When writing out the entries below, keep only the lines from the line with "Eingetragen im Firmenbuch am 15.01.2021" to the line with "ｗｗｗｗｗｗｗｗｗｗｗｗｗｗｗ", both included, exactly as they are, and leave the pictures aside.

***** Records for this task *****

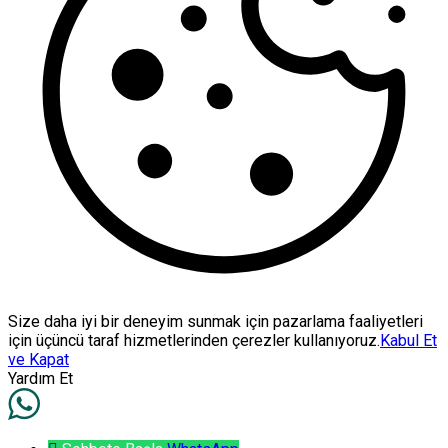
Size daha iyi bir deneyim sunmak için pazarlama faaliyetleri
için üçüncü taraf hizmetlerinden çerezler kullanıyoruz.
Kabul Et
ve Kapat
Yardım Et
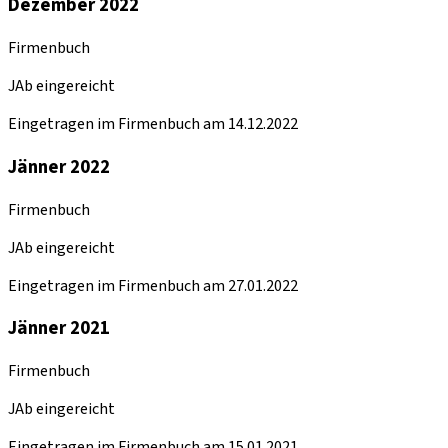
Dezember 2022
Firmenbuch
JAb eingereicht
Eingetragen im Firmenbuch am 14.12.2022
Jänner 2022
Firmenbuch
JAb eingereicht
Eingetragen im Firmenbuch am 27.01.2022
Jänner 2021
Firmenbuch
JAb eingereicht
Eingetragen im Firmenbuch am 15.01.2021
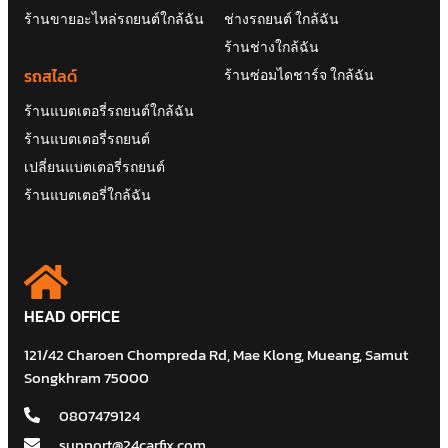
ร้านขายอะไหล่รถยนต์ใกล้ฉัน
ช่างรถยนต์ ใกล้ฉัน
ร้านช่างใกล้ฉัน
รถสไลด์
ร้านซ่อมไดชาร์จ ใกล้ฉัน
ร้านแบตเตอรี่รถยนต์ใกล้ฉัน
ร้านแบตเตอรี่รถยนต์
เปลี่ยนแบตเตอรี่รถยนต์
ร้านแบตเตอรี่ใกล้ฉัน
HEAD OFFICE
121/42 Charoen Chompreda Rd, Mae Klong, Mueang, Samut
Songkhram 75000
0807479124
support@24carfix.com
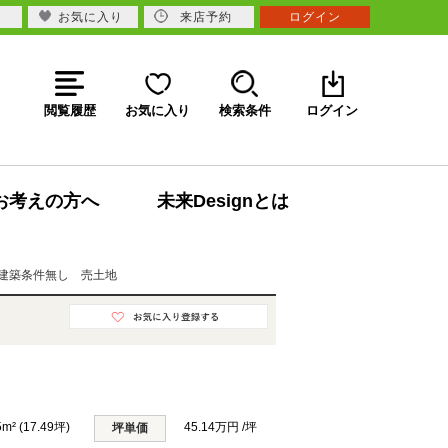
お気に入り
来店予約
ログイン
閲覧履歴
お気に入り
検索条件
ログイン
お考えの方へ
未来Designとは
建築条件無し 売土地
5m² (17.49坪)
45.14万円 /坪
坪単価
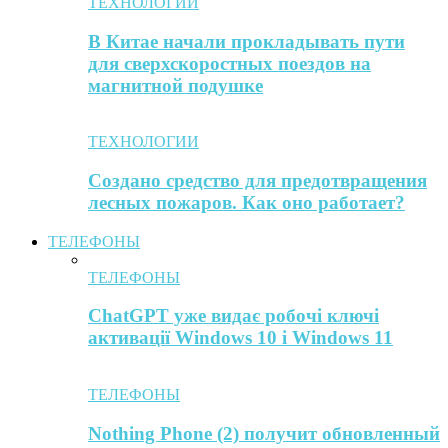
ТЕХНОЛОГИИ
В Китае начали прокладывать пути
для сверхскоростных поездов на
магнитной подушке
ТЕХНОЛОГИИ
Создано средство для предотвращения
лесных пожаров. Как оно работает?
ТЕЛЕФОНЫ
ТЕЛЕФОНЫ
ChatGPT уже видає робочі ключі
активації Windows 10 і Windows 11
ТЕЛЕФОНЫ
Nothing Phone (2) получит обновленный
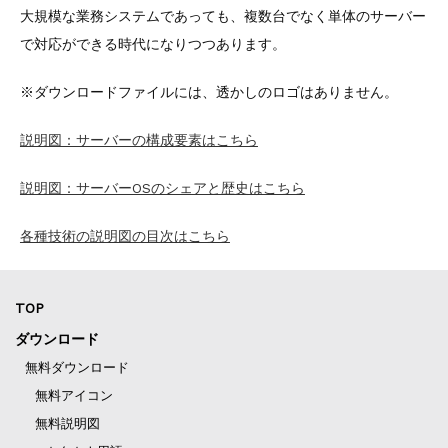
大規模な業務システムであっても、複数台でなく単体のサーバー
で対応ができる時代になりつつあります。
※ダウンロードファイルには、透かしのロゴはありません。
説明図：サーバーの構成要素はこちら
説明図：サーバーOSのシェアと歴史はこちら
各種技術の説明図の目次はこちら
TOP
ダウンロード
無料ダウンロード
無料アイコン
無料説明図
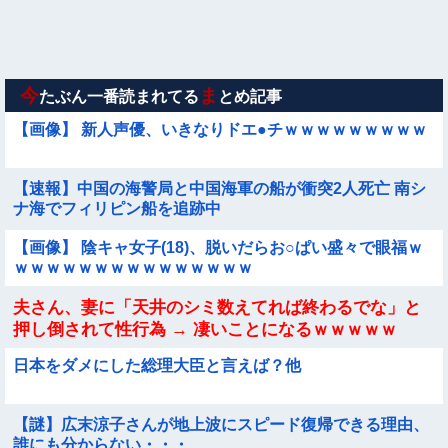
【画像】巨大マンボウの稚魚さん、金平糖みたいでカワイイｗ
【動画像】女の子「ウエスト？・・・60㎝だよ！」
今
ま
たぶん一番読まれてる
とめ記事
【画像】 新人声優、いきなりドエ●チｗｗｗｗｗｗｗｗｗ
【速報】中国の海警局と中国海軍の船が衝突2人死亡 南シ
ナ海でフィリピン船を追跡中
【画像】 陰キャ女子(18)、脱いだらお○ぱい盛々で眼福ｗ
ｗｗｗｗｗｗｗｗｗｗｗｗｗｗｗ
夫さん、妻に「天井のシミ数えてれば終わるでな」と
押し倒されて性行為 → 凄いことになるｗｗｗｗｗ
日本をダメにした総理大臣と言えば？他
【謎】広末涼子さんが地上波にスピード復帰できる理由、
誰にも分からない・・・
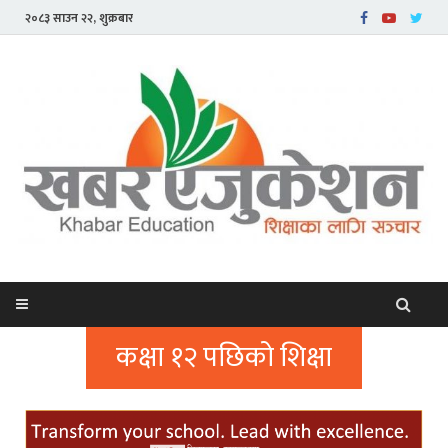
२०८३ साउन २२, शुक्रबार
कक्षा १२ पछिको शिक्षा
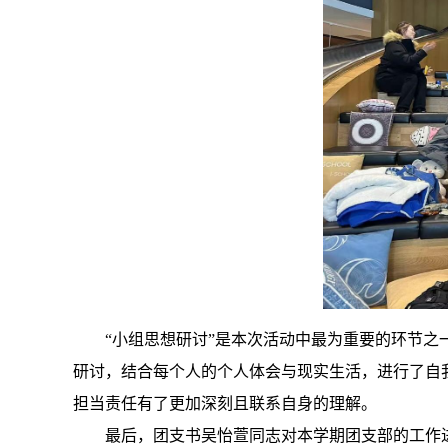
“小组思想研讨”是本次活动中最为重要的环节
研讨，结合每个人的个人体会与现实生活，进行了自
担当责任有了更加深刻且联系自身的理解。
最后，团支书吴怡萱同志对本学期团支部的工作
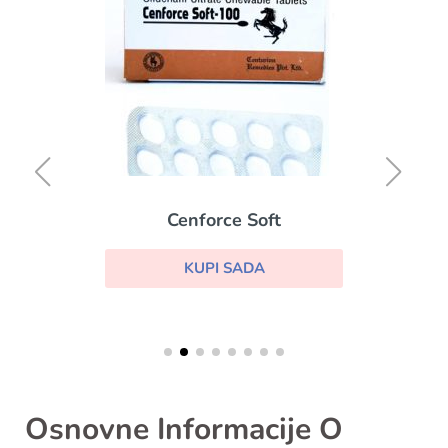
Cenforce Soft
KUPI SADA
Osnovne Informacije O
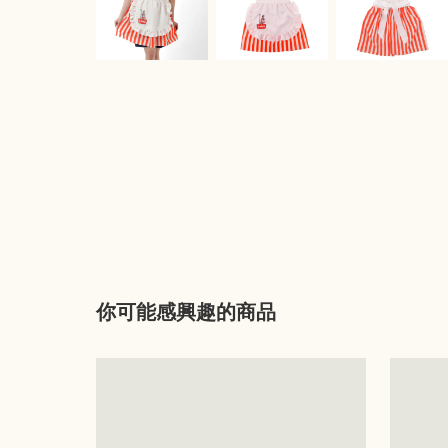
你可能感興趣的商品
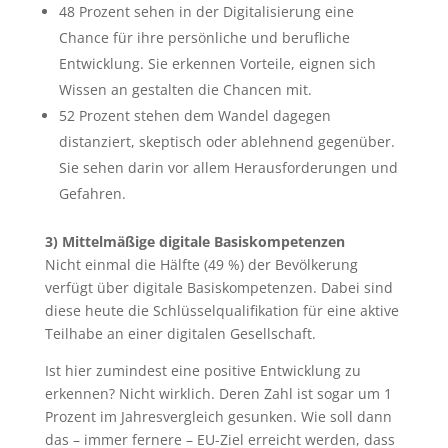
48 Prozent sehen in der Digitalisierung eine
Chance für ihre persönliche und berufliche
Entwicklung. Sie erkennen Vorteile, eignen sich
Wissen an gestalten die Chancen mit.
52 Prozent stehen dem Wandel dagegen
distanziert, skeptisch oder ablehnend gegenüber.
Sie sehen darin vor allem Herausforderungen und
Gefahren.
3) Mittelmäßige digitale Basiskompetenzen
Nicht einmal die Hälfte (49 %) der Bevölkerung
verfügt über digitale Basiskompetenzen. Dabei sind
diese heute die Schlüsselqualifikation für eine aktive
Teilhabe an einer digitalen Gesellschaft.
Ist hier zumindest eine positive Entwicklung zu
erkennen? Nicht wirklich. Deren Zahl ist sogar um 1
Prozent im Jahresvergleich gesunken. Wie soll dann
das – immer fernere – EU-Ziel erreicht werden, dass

*****

• _Written answer_
Eingetragen im Firmenbuch am 15.01.2021
ร้านขายอะไหล่รถยนต์ใกล้ฉัน
ช่างรถยนต์ ใกล้ฉัน
ร้านช่างใกล้ฉัน
รถสไลด์
ร้านซ่อมไดชาร์จ ใกล้ฉัน
ร้านแบตเตอรี่รถยนต์ใกล้ฉัน
ร้านแบตเตอรี่รถยนต์
เปลี่ยนแบตเตอรี่รถยนต์
ร้านแบตเตอรี่ใกล้ฉัน
HEAD OFFICE
121/42 Charoen Chompreda Rd, Mae Klong, Mueang, Samut
Songkhram 75000
0807479124
support@24carfix.com
お気に入り
来店予約
ログイン
閲覧履歴
お気に入り
検索条件
ログイン
お考えの方へ
未来Designとは
建築条件無し 売土地
5m² (17.49坪)
45.14万円 /坪
坪単価
ТЕХНОЛОГИИ
В Китае начали прокладывать пути
для сверхскоростных поездов на
магнитной подушке
ТЕХНОЛОГИИ
Создано средство для предотвращения
лесных пожаров. Как оно работает?
ТЕЛЕФОНЫ
ТЕЛЕФОНЫ
ChatGPT уже видає робочі ключі
активації Windows 10 і Windows 11
ТЕЛЕФОНЫ
Nothing Phone (2) получит обновленный
大規模な業務システムであっても、複数台でなく単体のサーバー
で対応ができる時代になりつつあります。
※ダウンロードファイルには、透かしのロゴはありません。
説明図：サーバーの構成要素はこちら
説明図：サーバーOSのシェアと歴史はこちら
各種技術の説明図の目次はこちら
TOP
ダウンロード
無料ダウンロード
無料アイコン
無料説明図
【画像】巨大マンボウの稚魚さん、金平糖みたいでカワイイｗ
【動画像】女の子「ウエスト？・・・60㎝だよ！」
今
ま
たぶん一番読まれてる
とめ記事
【画像】 新人声優、いきなりドエ●チｗｗｗｗｗｗｗｗｗ
【速報】中国の海警局と中国海軍の船が衝突2人死亡 南シ
ナ海でフィリピン船を追跡中
【画像】 陰キャ女子(18)、脱いだらお○ぱい盛々で眼福ｗ
ｗｗｗｗｗｗｗｗｗｗｗｗｗｗｗ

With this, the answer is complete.